J'ai senti le dernier reste de ma force s'évanouir. J'étais épuisée par le vol, par la confrontation, par le poids de mon propre cœur brisé.
« D'accord, » dis-je, ma voix plate. « Vas-y. »
Le soulagement sur son visage fut immédiat et écœurant. Il m'a donné un baiser rapide et reconnaissant sur la joue. « Merci. Je t'aime. Je reviens vite. »
Lui et Clara sont pratiquement sortis en courant, leurs rires résonnant dans le couloir.
Je suis restée seule dans son appartement, une étrangère dans ce qui était censé être mon nouveau foyer. Je me suis approchée de la fenêtre et je l'ai regardé courir vers la voiture de Clara, d'un pas joyeux et insouciant.
Et pour la première fois de la journée, j'ai pleuré. Les larmes sont venues sans prévenir, chaudes et silencieuses, traçant des chemins sur mes joues froides.
Je ne sais pas à quelle heure il est rentré. Je m'étais endormie en pleurant sur le canapé étranger. J'ai senti le creux du coussin quand il s'est assis à côté de moi, puis une main douce a glissé une couverture sur mes épaules. Il s'est penché, et un baiser, doux et au goût de whisky, a effleuré ma tempe.
Je n'ai pas bougé.

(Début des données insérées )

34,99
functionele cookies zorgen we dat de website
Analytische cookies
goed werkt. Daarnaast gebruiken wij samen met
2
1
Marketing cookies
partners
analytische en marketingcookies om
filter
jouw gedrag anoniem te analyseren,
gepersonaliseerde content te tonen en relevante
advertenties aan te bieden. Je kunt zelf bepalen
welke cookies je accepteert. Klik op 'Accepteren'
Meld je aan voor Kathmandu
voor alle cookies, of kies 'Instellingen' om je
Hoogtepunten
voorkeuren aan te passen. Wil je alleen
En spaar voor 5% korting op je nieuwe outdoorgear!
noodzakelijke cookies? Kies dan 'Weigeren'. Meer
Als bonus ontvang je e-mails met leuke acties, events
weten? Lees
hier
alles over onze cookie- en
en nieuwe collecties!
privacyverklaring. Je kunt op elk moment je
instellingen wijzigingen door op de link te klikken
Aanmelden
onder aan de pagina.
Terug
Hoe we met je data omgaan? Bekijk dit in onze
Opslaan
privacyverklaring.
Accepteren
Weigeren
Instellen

J'ai gardé ma respiration régulière, faisant semblant de dormir. Je ne pouvais pas lui faire face. Pas maintenant.
« Cédric ? » ai-je murmuré dans l'obscurité, la question que j'avais eu peur de poser toute la journée remontant enfin à la surface. « Tu as déjà pensé à... revenir ? Au siège ? Avec moi ? »
Pendant un long moment, le seul son fut sa respiration. Elle s'est accrochée, juste une seconde, un minuscule accroc dans le rythme.
Il ne s'est pas retourné.
Il n'a pas dit un mot.
Et dans le silence écrasant de son refus, j'ai enfin eu ma réponse.